# [Try it]
Each line that holds the string "guide" counts once. Say how many such lines the entries have, giving the number only.

Transcribed page contents:
※ ※ ※

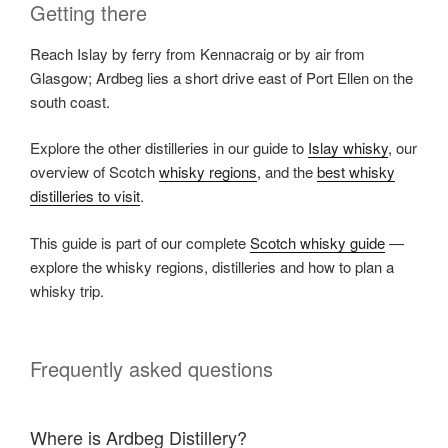
Getting there
Reach Islay by ferry from Kennacraig or by air from
Glasgow; Ardbeg lies a short drive east of Port Ellen on the
south coast.
Explore the other distilleries in our guide to
Islay whisky
, our
overview of Scotch
whisky regions
, and the
best whisky
distilleries to visit
.
This guide is part of our complete
Scotch whisky guide
—
explore the whisky regions, distilleries and how to plan a
whisky trip.
Frequently asked questions
Where is Ardbeg Distillery?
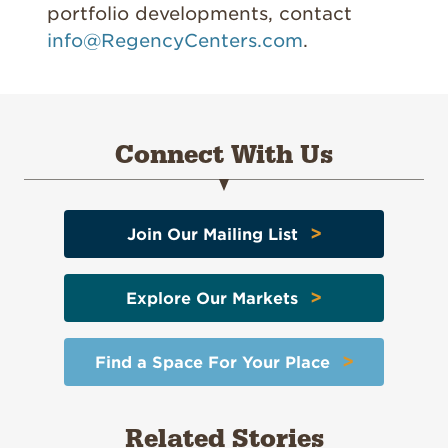
portfolio developments, contact
info@RegencyCenters.com
.
Connect With Us
>
Join Our Mailing List
>
Explore Our Markets
>
Find a Space For Your Place
Related Stories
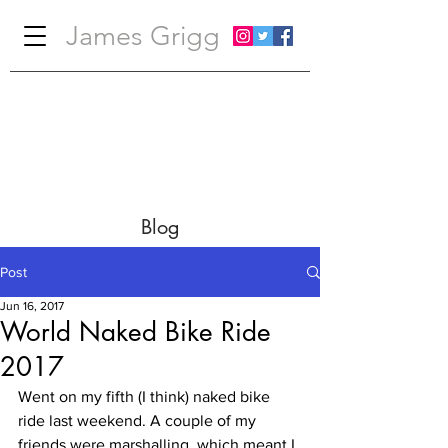
James Grigg
Blog
Post
Jun 16, 2017
World Naked Bike Ride
2017
Went on my fifth (I think) naked bike 
ride last weekend. A couple of my 
friends were marshalling, which meant I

※ ※ ※

# [Result of the exercise]
3